I know there are political realities for the Senate Judiciary Committee members, but they ought to get over their apparent fear of "looking soft on terrorism," and realize that the best weapon we have to fight terrorism is to uphold the Constitution. This Thursday, the Senate Judiciary Committee is slated to continue last week's markup on legislation reauthorizing three Patriot Act-related provisions set to expire at the end of this year: the "business records" provision (Section 215), which allows the government to obtain any tangible thing relevant to a national security investigation, the "lone wolf" provision, which gives the government unprecedented authority to investigate people with no evidence of a nexus to terrorism, and the "john doe" roving wiretap provision, which allows a wiretap without requiring the government to name the target or phone to be tapped. The Justice Department and the FBI have painted these powers as crucial tools in the fight against terrorism, even though the lone wolf provision has never been used. Now is the time to put some much needed privacy protections into the (un)PATRIOT Act.

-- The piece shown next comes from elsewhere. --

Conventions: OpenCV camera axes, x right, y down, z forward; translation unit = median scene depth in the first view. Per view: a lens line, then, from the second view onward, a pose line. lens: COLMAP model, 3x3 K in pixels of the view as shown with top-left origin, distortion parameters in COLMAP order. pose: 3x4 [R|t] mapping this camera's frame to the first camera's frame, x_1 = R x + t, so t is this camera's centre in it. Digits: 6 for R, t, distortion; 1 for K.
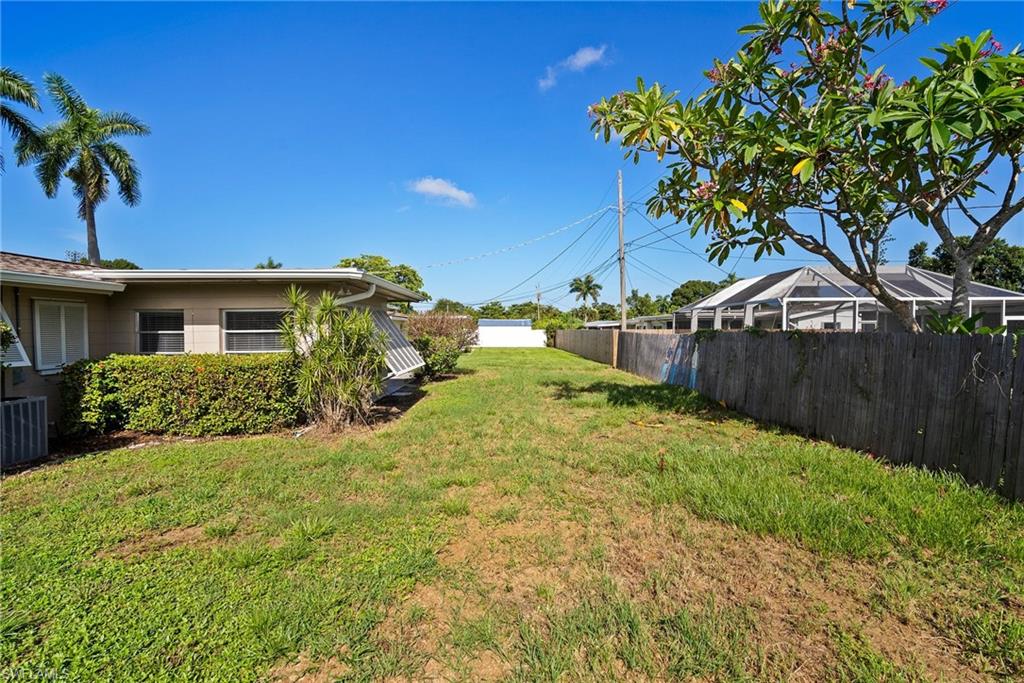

The real opportunity for this Thursday’s Senate Judiciary Committee markup is to fix the tremendous expansion of the government’s ability to obtain personal information (phone records, financial records, credit reports, etc.) using National Security Letters (NSLs) with no meaningful court oversight so long as the government claims the information is "relevant" to an authorized investigation. This ridiculously broad relevance standard has led to widespread abuse of the NSL power that was documented in two DOJ Inspector General Reports(available here and here). One offensive example documented in the DOJ IG's section 215 audit being when the FISA court denied access to information under section 215 on First Amendment grounds, the FBI went around the court and used an NSL to obtain the information. Further, the Second Circuit in Doe v. Holder held that the NSL non-disclosure provision, which gags the recipient of an NSL, violated the First Amendment. Thursday’s markup is the Senate Judiciary Committee’s chance to fix the NSL power, protect Americans’ privacy, and point the FBI in the right direction, away from innocent Americans and towards terrorism suspects.
As I blogged about a couple weeks ago, Senators Feingold and Durbin have wisely taken this opportunity to introduce a broad Patriot Act fix bill, the JUSTICE Act (S. 1686), and have garnered substantial support from key civil liberties and privacy groups. The Feingold-Durbin bill contains important fixes that would focus NSL power on persons the government suspects of criminal activity. Further, the Obama Administration, despite its disappointing support for reauthorizing all three expiring provisions, has signaled openness to discussing adding privacy protections.
Senators Leahy and Kaufman also introduced a fix bill (S. 1692). It was not as broad as the Feingold and Durbin bill, but still contained some good protections, and was on the Senate Judiciary Committee’s markup schedule last week. Unfortunately, Senators Leahy and Feinstein submitted a substitute at last week’s markup that eliminated key privacy protections in the original bill. In particular, the original Leahy-Kaufman bill required that the government demonstrate a nexus to an agent of a foreign power to obtain section 215 FISA court orders for "any tangible thing." For a mysteriously secret reason regarding an ongoing investigation (that Senator Durbin was vocally uncomfortable with), the Leahy-Feinstein substitute removed the more stringent section 215 standard for all information except library records. And, despite the fact that during the 2005/2006 reauthorization debate, the higher section 215 standard passed out of Senate Judiciary on an 18-0 vote, only FOUR Senators voted for an amendment to put the higher standard back into the bill. The only real glimmer of light from last week came when an Amendment to put a sunset on the controversial NSL provisions passed.
The Senate Judiciary Committee must do better this Thursday. Taking the Executive branch’s word that it needs information did not work for NSLs, and odds are, it will not work for section 215 or the other expiring provisions. Now is the time to put in judicial oversight protections. Reauthorizing these PATRIOT Act provisions without adding meaningful protection for Americans’ privacy will hinder U.S. counterterrorism policy by allowing the same kind of waste, fraud, and abuse we saw with NSLs. I know there are political realities for the Senate Judiciary Committee members, but they ought to get over their apparent fear of "looking soft on terrorism," and realize that the best weapon we have to fight terrorism is to uphold the Constitution.